Small food and drink suppliers are struggling at the sharp-end of the supermarket price war in the UK with more than 100 likely to go bust by the end of the year, according to a new report.
Tesco, Asda, Sainsbury’s and Morrisons are at the centre of a bitter war of attrition partly caused by the success of German-owned discount grocers Lidl and Aldi, whose low prices have led to large numbers of customers migrating to them and deserting the ‘big four.’
In an effort to react the main supermarkets have been squeezing suppliers’ profit margins and stretching payment terms in a bid to offer consumers the lowest prices.
The number of food or drink manufacturers facing “significant distress” leapt by 92 per cent during the past 12 months to 1,410, of which 1,240 are small and medium-sized businesses, business recovery firm Begbies Traynor has found.

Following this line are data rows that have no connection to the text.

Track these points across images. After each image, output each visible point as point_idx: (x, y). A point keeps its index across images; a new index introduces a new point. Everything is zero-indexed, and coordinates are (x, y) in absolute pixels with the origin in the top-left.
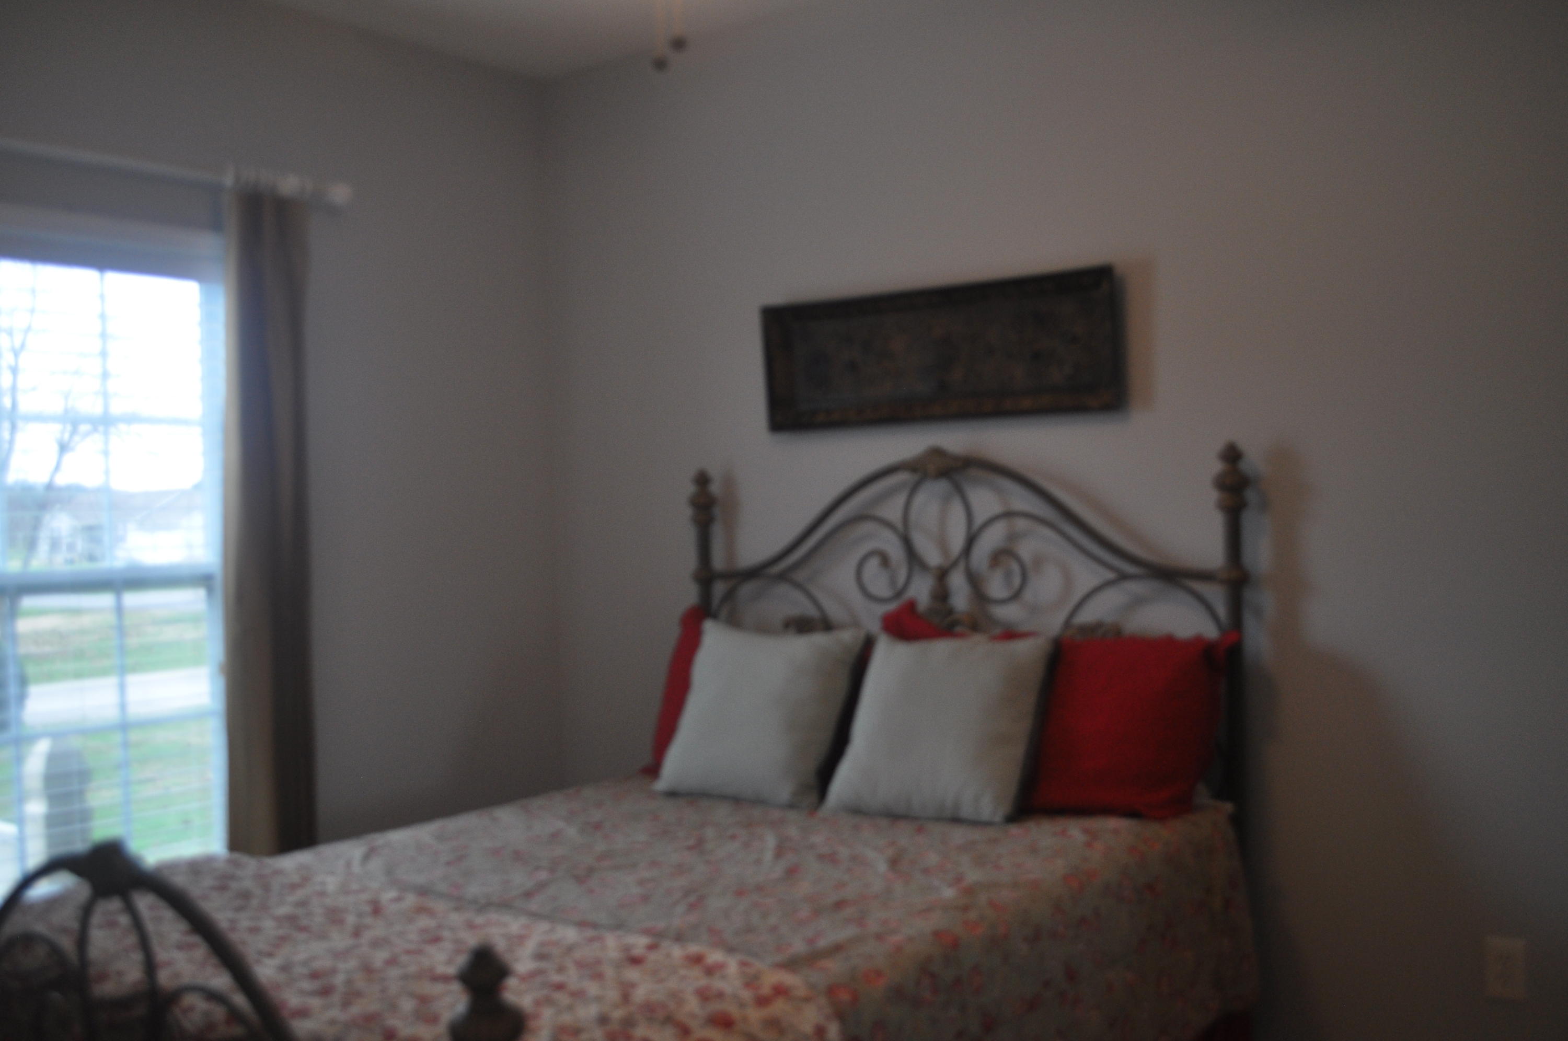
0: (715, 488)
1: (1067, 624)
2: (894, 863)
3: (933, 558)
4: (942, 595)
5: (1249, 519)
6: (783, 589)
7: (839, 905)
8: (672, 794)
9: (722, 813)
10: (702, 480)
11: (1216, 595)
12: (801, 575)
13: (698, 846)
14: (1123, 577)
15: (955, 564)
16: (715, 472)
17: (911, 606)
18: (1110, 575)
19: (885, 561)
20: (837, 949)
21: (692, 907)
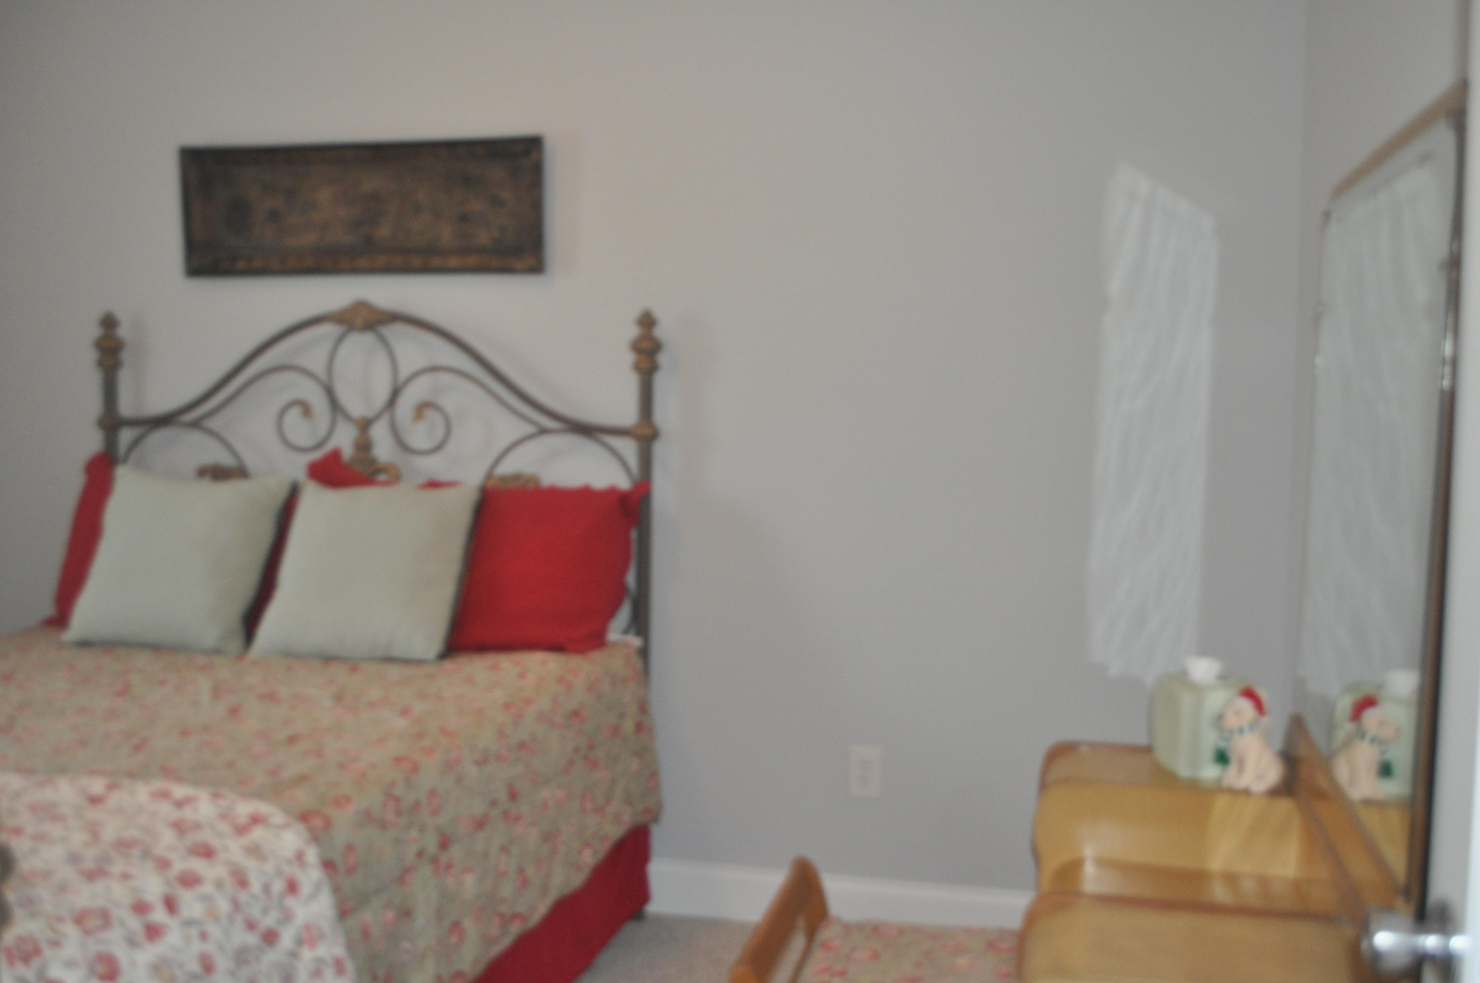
0: (123, 332)
1: (489, 475)
2: (339, 698)
3: (356, 408)
4: (364, 446)
5: (660, 381)
6: (195, 437)
7: (292, 740)
8: (85, 644)
9: (142, 659)
10: (109, 323)
11: (628, 448)
12: (214, 423)
13: (125, 691)
14: (543, 431)
15: (378, 416)
16: (121, 314)
17: (335, 455)
18: (530, 429)
19: (307, 410)
20: (303, 779)
21: (138, 748)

Julie Palmer, a partner at the firm, said: “You’ve got a David and Goliath situation; the supermarkets are powerhouses and they call the shots to the suppliers.
“With shocking increases in distress among the supermarkets’ main suppliers, the large chains need to tread very carefully if they want to prevent a new crisis creeping up through their supply chain.”
Many price promotions are passed on to suppliers who are asked to agree to a drop in the amount of money they receive per shipment.
Dairy farmers have complained that a plunge in the price of a pint of milk, which has fallen to 22p in some stores, has put their businesses in jeopardy.
One dairy co-operative, First Milk, has had to withhold £10 million in payments to 1,000 farmers because of cash flow problems.